In considering how to apply this evidence in clinical practice, decision makers should therefore focus on the effects of the intervention on the components of the composite end point, particularly on the most important one: perinatal mortality. With only 5 perinatal deaths among 1030 births in the ACHOIS trial, is this enough evidence to justify a policy of screening for gestational diabetes and intensive treatment?
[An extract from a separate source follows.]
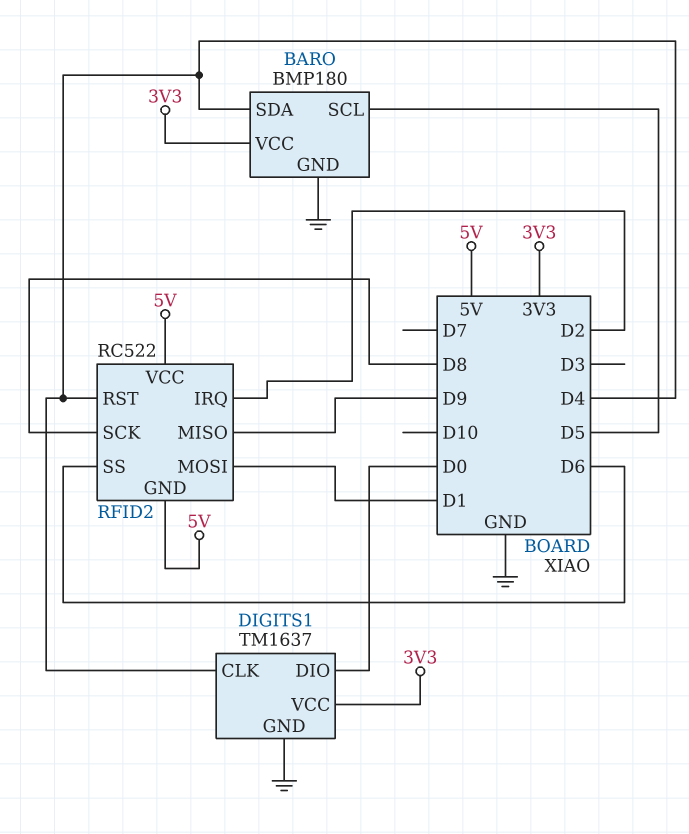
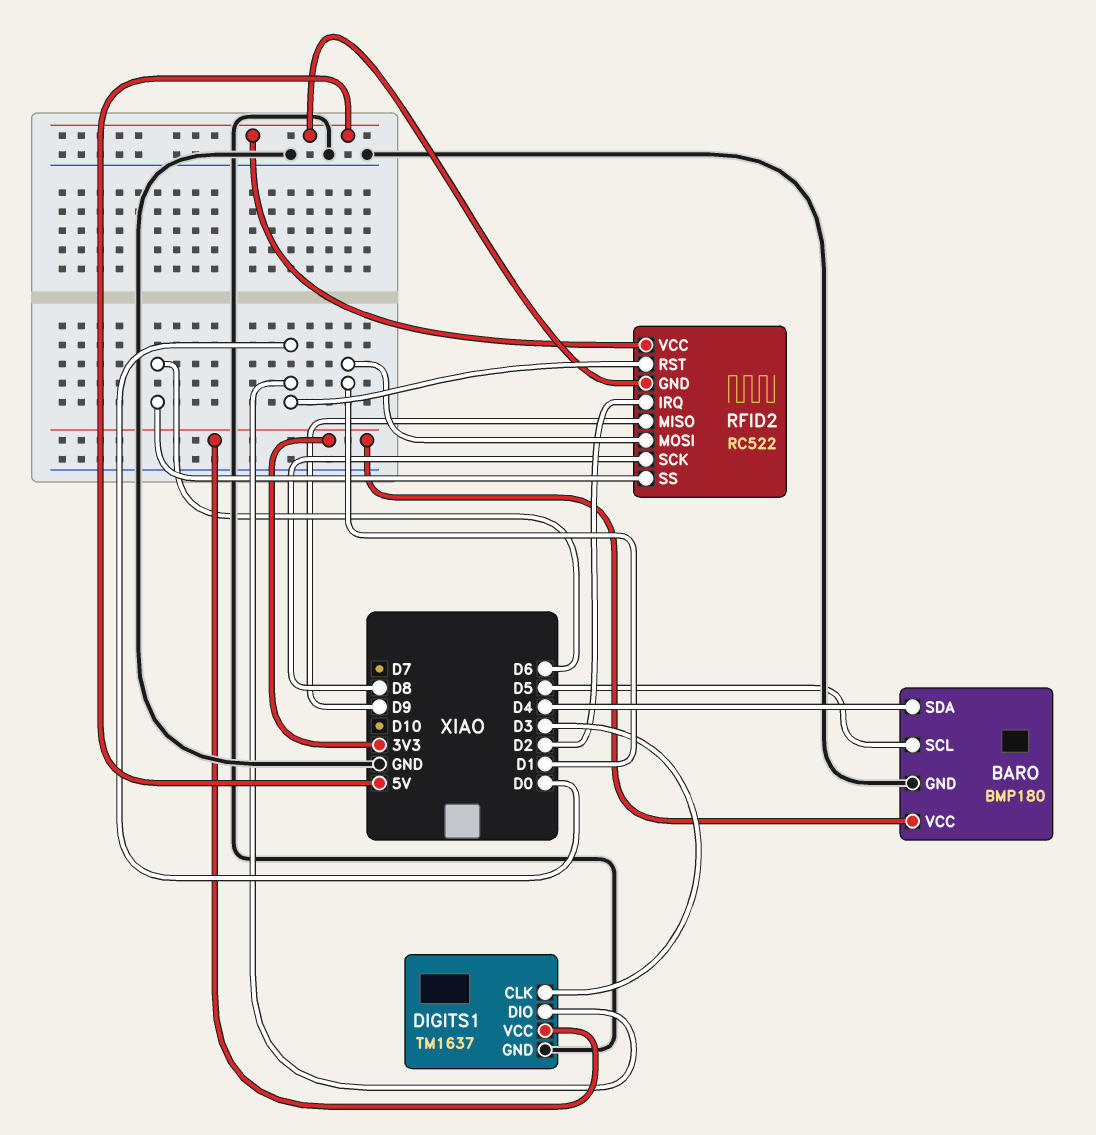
DIGITS1 pin CLK: D4 -> D3
RFID2 pin RST: D4 -> D0

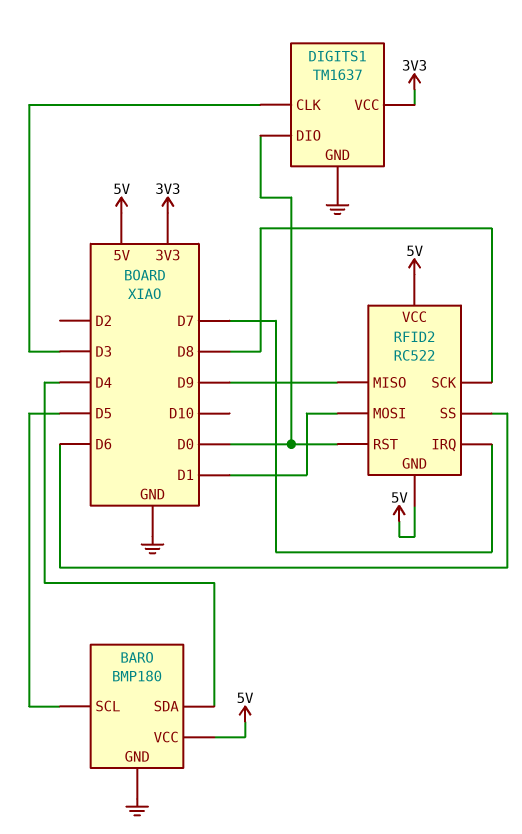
BARO pin VCC: 3V3 -> 5V
RFID2 pin IRQ: D2 -> D7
Another clinical trial is ongoing in this area,5 and perhaps only a meta-analysis of these and other randomised trial evidence will offer sufficient data on individual component outcomes to draw confident inferences about the balance between a possible reduction in perinatal deaths and the currently much stronger evidence of an increase in induced labour and admission to a neonatal nursery.
CONCLUSIONS
When event rates are low, the use of composite end points in clinical trials allows investigators to reduce sample size and the duration of follow up. These advantages come at a price: the interpretation of the effect on the intervention is complicated, and the combined end point can be profoundly misleading. We hope Evidence-Based Medicine readers will find our questions helpful in deciding when to accept the effect of treatment on the composite as a valid measure of the effect of treatment and when to ignore the composite end point and focus on individual components.
Evidence-Based Medicine has recognised the importance of this issue. Henceforth, the journal will report the event rate for each component outcome when reporting on trials using composite end points. The welcome beginning to this policy is this issue’s report of the ACHOIS trial.